Assignment: The records below are to be copied word for word, with every picture left out.

_ _ _ _ _

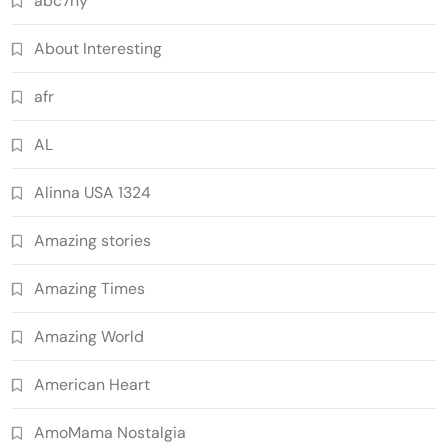
abc7ny
About Interesting
afr
AL
Alinna USA 1324
Amazing stories
Amazing Times
Amazing World
American Heart
AmoMama Nostalgia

_ _ _ _ _

Response to the task:
abc7ny
About Interesting
afr
AL
Alinna USA 1324
Amazing stories
Amazing Times
Amazing World
American Heart
AmoMama Nostalgia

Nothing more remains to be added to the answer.